BlackBerry stock is absurdly cheap
BlackBerry has emerged as a big name in the enterprise security software segment in the last few years. The company has also stepped up its efforts to look beyond the North American and European markets. Even if I don’t talk about its other segments, for the time being, BlackBerry’s rising bets to gains from electric vehicle (EV) and autonomous vehicle technology could be enough to trigger a long-term rally in its stock.
Exponentially rising demand for electric and autonomous cars has attracted tech giants such as Apple (NASDAQ:AAPL) in recent years.

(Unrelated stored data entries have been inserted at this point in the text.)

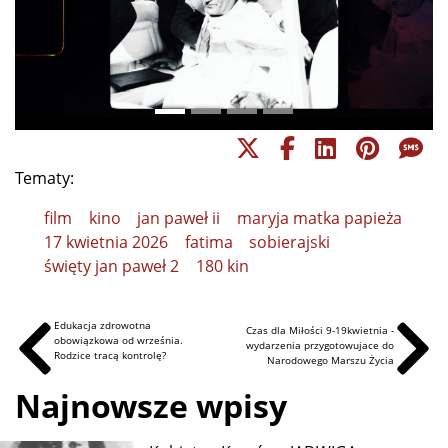
Tematy:
film
kino
jan paweł ii
maryja matka papieża
17 kwietnia 2026
fatima
sobierajski
święty jan paweł 2
180 kin
Edukacja zdrowotna
Czas dla Miłości 9-19kwietnia -
obowiązkowa od września.
wydarzenia przygotowujace do
Rodzice tracą kontrolę?
Narodowego Marszu Życia
Najnowsze wpisy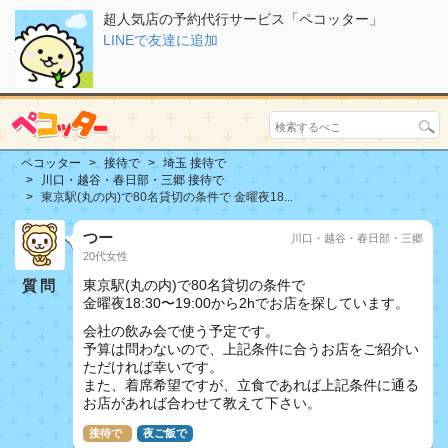
超人気店の予約代行サービス「ペコッター」
LINEで友達に追加
ペコッター
接待で
埼玉 接待で
川口・越谷・春日部・三郷 接待で
東京駅(丸の内)で80名貸切の条件で 金曜夜18...
つー
川口・越谷・春日部・三郷
20代女性
質問
東京駅(丸の内)で80名貸切の条件で
金曜夜18:30〜19:00から2hでお店を探しています。
会社の飲み会で使う予定です。
予算は問わないので、上記条件に合うお店をご紹介い
ただければ幸いです。
また、着席希望ですが、立食であれば上記条件に通る
お店があれば合わせて教えて下さい。
接待で
夜ご飯で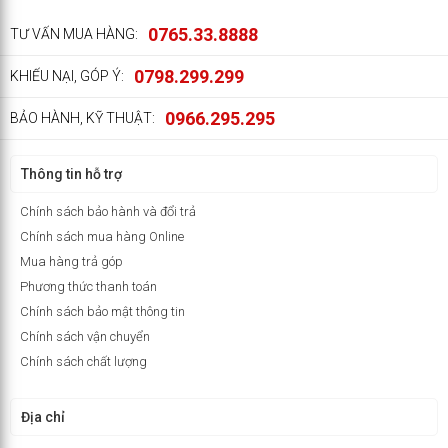
0765.33.8888
TƯ VẤN MUA HÀNG:
0798.299.299
KHIẾU NẠI, GÓP Ý:
0966.295.295
BẢO HÀNH, KỸ THUẬT:
Thông tin hỗ trợ
Chính sách bảo hành và đổi trả
Chính sách mua hàng Online
Mua hàng trả góp
Phương thức thanh toán
Chính sách bảo mật thông tin
Chính sách vận chuyển
Chính sách chất lượng
Địa chỉ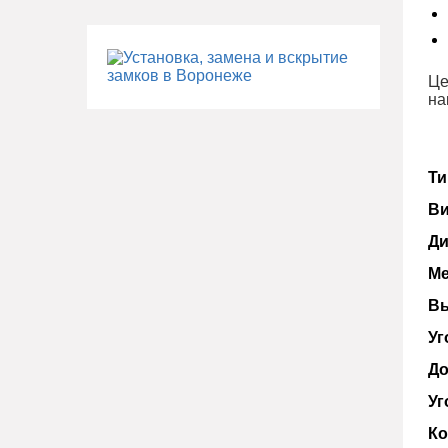
Це
на
Ти
Ви
Ди
Ме
Вы
Уг
До
Уг
Ко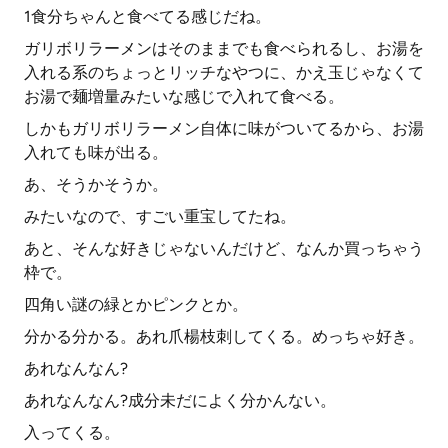
1食分ちゃんと食べてる感じだね。
ガリボリラーメンはそのままでも食べられるし、お湯を
入れる系のちょっとリッチなやつに、かえ玉じゃなくて
お湯で麺増量みたいな感じで入れて食べる。
しかもガリボリラーメン自体に味がついてるから、お湯
入れても味が出る。
あ、そうかそうか。
みたいなので、すごい重宝してたね。
あと、そんな好きじゃないんだけど、なんか買っちゃう
枠で。
四角い謎の緑とかピンクとか。
分かる分かる。あれ爪楊枝刺してくる。めっちゃ好き。
あれなんなん?
あれなんなん?成分未だによく分かんない。
入ってくる。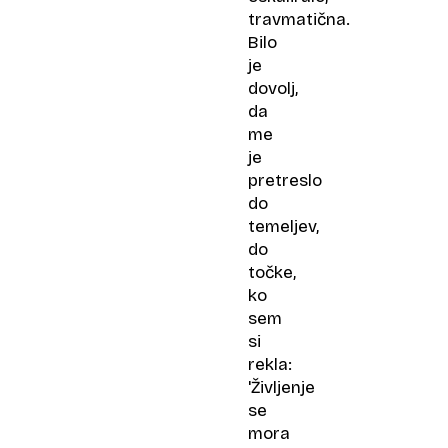
travmatična.
Bilo
je
dovolj,
da
me
je
pretreslo
do
temeljev,
do
točke,
ko
sem
si
rekla:
'Življenje
se
mora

Apple has secretly been working on its electric and autonomous car project for years. The iPhone is continuing to poach many engineers and auto industry experts from other companies — including Tesla — to work on the Apple Car project. This clearly suggests that large companies — including automakers and tech firms — consider EVs and smart mobility as one of the key growth areas.

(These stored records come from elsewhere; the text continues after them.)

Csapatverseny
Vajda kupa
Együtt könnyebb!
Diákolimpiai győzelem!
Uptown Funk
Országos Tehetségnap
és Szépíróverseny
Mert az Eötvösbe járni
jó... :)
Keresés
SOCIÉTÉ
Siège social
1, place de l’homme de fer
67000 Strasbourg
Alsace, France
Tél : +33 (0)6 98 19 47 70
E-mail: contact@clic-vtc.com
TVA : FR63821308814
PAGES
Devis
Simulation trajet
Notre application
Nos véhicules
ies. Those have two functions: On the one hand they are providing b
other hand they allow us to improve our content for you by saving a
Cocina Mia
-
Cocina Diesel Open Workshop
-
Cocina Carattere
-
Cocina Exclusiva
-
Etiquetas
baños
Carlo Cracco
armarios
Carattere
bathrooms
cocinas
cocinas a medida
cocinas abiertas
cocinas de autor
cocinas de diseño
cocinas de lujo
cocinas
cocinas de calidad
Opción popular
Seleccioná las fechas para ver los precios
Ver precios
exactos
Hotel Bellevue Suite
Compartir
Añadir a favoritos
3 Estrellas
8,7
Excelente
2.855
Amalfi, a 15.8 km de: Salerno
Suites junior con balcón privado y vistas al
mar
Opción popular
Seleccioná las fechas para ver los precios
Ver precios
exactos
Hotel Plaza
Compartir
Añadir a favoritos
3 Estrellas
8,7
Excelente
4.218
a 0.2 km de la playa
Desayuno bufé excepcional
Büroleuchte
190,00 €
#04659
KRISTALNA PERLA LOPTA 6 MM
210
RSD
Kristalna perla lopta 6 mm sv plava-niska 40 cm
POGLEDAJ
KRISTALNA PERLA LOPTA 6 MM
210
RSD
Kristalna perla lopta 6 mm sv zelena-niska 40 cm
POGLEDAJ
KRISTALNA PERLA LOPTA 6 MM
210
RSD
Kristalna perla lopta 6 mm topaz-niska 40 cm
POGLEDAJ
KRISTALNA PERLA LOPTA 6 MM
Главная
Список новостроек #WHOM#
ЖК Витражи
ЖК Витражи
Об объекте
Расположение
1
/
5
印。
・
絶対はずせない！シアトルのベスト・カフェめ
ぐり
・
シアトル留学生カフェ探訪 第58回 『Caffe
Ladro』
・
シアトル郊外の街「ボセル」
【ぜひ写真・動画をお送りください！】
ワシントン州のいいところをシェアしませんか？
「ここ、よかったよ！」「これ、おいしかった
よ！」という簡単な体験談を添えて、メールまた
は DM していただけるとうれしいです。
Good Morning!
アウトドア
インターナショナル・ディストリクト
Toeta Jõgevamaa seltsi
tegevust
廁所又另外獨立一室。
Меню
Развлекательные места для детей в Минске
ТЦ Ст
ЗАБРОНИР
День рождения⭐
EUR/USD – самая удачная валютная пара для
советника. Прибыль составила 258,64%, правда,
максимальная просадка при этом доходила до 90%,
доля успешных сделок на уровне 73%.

BlackBerry already has the edge over the competition when it comes to its offerings for the auto industry. Moreover, the company is also continuing to innovate and develop better technology to expand its auto industry offerings — especially for smart mobility and EVs.
Foolish takeaway
I agree the recent targeted short-squeeze episode made BlackBerry stock extremely volatile. However, you can’t blame Reddit trading mania for all its 2021 gains. By doing so, you’ll completely ignore BB’s recently increased efforts to benefit from the EV and autonomous car revolution. While high volatility made its stock risky for short-term investors, it shouldn’t restrict its long-term stock rally. That’s why you may want to add this cheap EV stock to your portfolio before it starts rallying again.